Biochemical measurements: (all done in fasting blood samples; at baseline and six months)

• Plasma total cholesterol
• Plasma LDL cholesterol
• Plasma HDL cholesterol
• Plasma total/HDL cholesterol ratio
• Plasma fasting triglycerides
• Plasma fasting glucose
• Plasma fasting insulin
• High sensitivity CRP (hs-CRP)
• Homeostasis model assessment of insulin resistance (HOMA-IR).

Independent Variables

• Placebo vs. 80% c9t11, 20% t10c12 CLA groups
• Changes from baseline to six months in each group were measured and between group differences were measured.

Control Variables

• Initial N: N=401
  • Placebo group: N=200
  • CLA group: N=201
• Attrition (final N): 346 included in analysis  
  • Placebo group: N=173 (84 men-48.6%)
  • CLA group: N=173 (83 men-48.0%)
    • Seven subjects were excluded because they should not have been randomly assigned (met exclusion criteria)
    • 45 subjects (11%) had stopped consuming supplements at six months, so were excluded (similar in groups)
    • 48 subjects (23 placebo, 25 CLA) had missing PWV measurements for six-month follow-up
• Age: Mean ages: 
  • Placebo group: 58.8±0.5 years
  • c9t11 CLA group: 58.0±0.4 years
• Ethnicity: Live in the Netherlands
• Other relevant demographics:
  • Mean compliance rate: Placebo (93%); c9t11 CLA (92%)
  • Current smoking (N): Placebo=14; c9t11=18
  • Baecke physical activity score: Placebo=7.9; c9t11=7.8
  • At baseline demographic characteristics and CVD risk markers were similar between the groups
• Anthropometrics:
  • Median BMI: Placebo -27.7kg/m²; c9t11 CLA - 28.0kg/m²
  • Waist circumference: Placebo -99.2±0.7cm; c9t11 CLA -99.0±0.7cm
• Location: Netherlands.

 

Key findings

No significant effects were observed from six months of c9t11 supplementation on aortic PWV, blood pressure, plasma lipids, insulin resistance, body composition or CRP in overweight and obese adults. 

 PWV

• Mean (±SE) change in PWV from baseline to six months for placebo=0.09±0.06m/s; mean (±SE) change in PWV from baseline to six months for c9t11 CLA=0.00±0.07m/s. PWV did not change in the CLA group compared to the placebo group.

▶ **MATERIAL SHOWN**
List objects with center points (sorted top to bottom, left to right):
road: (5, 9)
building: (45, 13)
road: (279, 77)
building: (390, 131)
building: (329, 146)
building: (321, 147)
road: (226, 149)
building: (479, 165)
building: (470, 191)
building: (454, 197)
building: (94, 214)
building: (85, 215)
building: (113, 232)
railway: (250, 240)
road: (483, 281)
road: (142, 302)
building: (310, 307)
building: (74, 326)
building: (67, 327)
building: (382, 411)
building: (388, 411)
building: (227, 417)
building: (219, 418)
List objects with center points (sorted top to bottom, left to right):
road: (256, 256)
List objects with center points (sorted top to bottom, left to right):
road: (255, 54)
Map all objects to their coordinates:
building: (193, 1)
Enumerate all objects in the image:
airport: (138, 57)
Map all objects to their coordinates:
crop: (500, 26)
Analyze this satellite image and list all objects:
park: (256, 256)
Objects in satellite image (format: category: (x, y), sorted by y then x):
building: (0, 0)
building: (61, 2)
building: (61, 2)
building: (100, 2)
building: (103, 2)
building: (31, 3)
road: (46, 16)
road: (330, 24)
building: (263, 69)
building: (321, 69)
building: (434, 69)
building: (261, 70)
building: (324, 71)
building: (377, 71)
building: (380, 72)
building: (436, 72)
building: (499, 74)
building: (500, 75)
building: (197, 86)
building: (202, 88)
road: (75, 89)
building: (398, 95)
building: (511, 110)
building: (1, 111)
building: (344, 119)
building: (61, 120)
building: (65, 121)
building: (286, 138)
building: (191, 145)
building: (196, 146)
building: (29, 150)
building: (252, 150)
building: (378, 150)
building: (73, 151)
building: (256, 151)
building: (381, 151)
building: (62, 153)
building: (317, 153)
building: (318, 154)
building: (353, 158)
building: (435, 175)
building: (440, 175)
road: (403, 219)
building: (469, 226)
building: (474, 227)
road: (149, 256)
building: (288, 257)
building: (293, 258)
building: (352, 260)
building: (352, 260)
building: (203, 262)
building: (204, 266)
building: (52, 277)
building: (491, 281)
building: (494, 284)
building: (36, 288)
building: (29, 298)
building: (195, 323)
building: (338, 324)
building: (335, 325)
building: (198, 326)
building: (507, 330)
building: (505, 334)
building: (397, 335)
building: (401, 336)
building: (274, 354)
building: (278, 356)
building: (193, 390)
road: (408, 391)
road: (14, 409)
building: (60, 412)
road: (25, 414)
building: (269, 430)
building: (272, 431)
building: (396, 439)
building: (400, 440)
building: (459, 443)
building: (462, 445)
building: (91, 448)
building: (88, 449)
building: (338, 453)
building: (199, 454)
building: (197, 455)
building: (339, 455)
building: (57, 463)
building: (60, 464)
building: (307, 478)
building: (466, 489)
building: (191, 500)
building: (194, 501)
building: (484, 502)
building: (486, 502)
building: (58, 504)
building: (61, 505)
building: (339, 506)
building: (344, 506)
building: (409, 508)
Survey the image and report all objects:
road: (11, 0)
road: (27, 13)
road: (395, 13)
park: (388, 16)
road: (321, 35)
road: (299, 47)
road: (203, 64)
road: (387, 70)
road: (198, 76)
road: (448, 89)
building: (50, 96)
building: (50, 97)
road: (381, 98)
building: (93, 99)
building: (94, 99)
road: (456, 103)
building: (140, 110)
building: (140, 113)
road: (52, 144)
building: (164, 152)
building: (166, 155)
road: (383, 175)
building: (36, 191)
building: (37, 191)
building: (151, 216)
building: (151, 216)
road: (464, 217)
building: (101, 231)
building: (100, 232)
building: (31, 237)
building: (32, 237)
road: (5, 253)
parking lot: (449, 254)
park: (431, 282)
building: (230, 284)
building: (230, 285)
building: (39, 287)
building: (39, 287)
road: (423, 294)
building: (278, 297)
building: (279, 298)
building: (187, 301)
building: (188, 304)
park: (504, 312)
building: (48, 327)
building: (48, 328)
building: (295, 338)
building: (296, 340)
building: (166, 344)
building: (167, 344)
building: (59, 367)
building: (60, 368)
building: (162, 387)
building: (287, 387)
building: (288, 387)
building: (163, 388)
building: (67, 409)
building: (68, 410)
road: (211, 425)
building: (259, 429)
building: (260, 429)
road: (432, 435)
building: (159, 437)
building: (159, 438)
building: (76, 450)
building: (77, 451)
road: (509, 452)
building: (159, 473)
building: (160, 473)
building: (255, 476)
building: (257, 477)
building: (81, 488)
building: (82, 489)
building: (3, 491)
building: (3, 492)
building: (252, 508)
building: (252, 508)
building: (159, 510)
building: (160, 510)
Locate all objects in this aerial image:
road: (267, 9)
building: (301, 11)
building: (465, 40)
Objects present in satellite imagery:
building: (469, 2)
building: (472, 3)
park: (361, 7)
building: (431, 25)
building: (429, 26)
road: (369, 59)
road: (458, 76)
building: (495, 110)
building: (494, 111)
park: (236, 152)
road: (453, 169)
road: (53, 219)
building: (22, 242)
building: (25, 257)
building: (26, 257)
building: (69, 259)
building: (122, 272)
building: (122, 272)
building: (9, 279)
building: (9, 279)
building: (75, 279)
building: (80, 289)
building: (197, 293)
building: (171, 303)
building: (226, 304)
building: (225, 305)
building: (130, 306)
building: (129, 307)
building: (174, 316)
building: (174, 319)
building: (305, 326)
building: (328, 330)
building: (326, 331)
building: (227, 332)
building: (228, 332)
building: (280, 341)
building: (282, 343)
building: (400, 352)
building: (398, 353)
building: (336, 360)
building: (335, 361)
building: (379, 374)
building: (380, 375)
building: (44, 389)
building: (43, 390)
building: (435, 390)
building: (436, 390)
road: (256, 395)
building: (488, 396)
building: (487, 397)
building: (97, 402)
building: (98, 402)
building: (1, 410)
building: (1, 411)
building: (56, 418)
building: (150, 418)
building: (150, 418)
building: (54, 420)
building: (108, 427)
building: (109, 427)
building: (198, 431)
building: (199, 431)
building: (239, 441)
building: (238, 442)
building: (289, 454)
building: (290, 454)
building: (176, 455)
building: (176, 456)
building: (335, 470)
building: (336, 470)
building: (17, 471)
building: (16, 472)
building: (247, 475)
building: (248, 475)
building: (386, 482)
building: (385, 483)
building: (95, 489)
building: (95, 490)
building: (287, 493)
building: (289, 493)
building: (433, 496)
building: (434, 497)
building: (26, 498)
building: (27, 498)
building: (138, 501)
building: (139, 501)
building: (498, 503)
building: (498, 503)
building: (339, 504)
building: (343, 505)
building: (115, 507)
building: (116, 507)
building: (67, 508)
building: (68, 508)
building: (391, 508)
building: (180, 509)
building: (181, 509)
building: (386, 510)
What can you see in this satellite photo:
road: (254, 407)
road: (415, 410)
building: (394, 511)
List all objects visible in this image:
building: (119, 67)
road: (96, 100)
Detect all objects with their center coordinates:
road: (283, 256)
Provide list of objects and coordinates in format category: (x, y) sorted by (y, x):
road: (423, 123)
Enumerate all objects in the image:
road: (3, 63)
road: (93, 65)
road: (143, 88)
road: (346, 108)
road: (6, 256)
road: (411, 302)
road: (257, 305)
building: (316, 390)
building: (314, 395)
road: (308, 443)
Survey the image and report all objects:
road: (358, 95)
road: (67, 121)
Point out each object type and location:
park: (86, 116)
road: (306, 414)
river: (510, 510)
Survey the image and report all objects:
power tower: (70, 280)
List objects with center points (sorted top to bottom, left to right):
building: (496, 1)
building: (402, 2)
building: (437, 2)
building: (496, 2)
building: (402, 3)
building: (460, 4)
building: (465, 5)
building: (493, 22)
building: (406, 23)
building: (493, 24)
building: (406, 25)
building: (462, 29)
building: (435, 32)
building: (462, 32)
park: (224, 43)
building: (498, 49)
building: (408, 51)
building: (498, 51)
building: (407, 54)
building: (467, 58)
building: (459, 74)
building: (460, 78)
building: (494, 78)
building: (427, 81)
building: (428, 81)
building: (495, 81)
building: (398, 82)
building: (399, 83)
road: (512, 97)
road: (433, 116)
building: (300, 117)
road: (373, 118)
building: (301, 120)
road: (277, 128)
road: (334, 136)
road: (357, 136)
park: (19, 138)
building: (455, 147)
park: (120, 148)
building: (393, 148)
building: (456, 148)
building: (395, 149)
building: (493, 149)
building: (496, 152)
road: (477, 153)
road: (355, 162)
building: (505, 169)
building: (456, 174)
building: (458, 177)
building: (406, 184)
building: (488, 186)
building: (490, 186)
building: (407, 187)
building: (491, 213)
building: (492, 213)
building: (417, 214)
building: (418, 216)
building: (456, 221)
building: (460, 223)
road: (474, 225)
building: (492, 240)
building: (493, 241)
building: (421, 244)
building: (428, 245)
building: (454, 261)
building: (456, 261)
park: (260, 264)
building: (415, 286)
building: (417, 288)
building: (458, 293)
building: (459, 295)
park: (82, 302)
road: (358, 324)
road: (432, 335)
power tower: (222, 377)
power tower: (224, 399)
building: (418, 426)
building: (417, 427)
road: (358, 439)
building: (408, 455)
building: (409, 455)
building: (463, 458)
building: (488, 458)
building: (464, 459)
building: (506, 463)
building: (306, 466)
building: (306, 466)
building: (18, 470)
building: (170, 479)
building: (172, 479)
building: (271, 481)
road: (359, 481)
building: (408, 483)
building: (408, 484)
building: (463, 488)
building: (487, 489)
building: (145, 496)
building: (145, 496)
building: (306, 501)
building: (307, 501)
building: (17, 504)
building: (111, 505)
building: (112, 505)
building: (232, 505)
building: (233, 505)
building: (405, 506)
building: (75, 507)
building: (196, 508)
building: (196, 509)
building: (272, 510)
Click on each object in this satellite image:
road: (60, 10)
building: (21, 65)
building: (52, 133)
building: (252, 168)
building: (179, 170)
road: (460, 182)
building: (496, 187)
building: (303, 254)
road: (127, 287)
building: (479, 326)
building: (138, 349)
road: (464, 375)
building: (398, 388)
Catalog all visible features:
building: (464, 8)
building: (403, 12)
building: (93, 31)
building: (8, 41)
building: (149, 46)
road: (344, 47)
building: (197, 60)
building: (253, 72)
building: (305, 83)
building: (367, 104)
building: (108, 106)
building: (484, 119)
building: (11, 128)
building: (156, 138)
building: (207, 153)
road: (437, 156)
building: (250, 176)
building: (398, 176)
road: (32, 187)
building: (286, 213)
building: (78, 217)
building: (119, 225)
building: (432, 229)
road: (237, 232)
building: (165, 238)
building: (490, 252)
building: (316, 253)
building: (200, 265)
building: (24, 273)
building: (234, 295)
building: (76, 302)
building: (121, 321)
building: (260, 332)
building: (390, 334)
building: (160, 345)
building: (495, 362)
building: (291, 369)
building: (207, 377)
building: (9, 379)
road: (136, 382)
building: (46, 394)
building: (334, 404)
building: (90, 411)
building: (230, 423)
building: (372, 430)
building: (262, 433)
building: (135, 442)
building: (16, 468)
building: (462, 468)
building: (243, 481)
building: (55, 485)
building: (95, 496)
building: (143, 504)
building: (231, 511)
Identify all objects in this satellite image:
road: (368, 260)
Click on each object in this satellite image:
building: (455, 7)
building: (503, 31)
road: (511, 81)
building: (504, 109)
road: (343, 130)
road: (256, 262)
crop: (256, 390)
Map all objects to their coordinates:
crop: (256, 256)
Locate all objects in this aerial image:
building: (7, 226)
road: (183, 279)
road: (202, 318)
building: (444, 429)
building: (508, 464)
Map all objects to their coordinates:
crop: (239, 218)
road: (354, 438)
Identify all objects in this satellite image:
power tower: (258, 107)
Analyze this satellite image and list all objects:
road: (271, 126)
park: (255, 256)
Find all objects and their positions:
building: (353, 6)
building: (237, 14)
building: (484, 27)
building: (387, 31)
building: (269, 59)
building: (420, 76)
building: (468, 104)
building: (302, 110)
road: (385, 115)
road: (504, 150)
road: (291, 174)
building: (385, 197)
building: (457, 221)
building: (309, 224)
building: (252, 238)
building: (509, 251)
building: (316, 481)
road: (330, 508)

▶ **TASKS TO COMPLETE**
a: Do these statements agree with the CLA supplementation study summary? Answer yes or no for each, quoting the words of the summary that decide it. (i) The placebo group started with 200 subjects. (ii) The subjects excluded for stopping their supplements numbered 45. (iii) The c9t11 CLA group had a higher mean compliance rate than the placebo group.
b: According to the key findings of the CLA supplementation study summary, which outcomes showed no significant effect from six months of c9t11 supplementation? List every one.
c: Extend the CLA supplementation study summary, beginning after its last sentence.

▶ **EXERCISE RESPONSES**
a:
(i) Yes: "Placebo group: N=200"
(ii) Yes: "45 subjects (11%) had stopped consuming supplements at six months, so were excluded"
(iii) No: "Mean compliance rate: Placebo (93%); c9t11 CLA (92%)"

b:
- Aortic PWV
- Blood pressure
- Plasma lipids
- Insulin resistance
- Body composition
- CRP

c:
• Between group differences were not significant
• No interaction was observed with sex SCORE, degree of obesity or pre-test PWV
• Cardiovascular risk factors:
  • No significant differences in changes in mean systolic and diastolic blood pressure, pulse pressure, and mean arterial pressure between the c9t11 CLA and placebo groups
  • There were no between-group differences in central aortic systolic and diastolic blood pressure or central aortic pulse pressure
  • Body weight, BMI, waist circumference and waist-hip ratio were not significantly different between the c9t11 CLA and placebo groups over six months of supplementation
  • Increases in the following were observed with six months of supplementation (change from baseline to six months):
    • Body weight in placebo: 0.65kg±0.16; P<0.05
    • BMI in placebo: 0.22±0.05kg/m²; P<0.05
    • Waist circumference in placebo: 0.79±0.25cm; P<0.05
    • Waist-hip ratio in placebo: 0.005±0.002; P<0.05
    • Waist circumference in c9t11 CLA: 0.84±0.31; P<0.05
• Biochemical analyses:
  • When the c9t11 CLA group was compared with the placebo group significant differences were not observed in changes in triglycerides, total cholesterol, LDL cholesterol, HDL cholesterol, and total/HDL cholesterol ratio
  • No between group differences were observed for changes in plasma glucose, insulin, HOMA-IR or CRP.
  • Significant changes for baseline to six months were observed in the following:
    • Plasma HDL cholesterol in placebo: -0.04±0.02mmol/L; P<0.05
    • Plasma fasting glucose in placebo: -0.12±0.04mmol/L; P<0.05
    • Plasma fasting triglycerides in c9t11 CLA: 0.08±0.03mmol/L; P<0.05
• Reported adverse events were deemed unrelated to use of the CLA supplement.

No effects on PWV or CVD risk markers was seen as a result of six months of supplementation with c9t11 CLA. The results of the study do not support an anti-atherosclerotic role of c9t11 CLA supplements in obese and overweight adults.

Government:	Dutch Ministry of Economic Affairs
Industry:	Lipid Nutrition BV (Wormerveer, Netherlands) Food Company: Pharmaceutical/Dietary Supplement Company:

Participants were asked not to change diet over the intervention period. However, dietary intake at baseline and during the intervention was not assessed.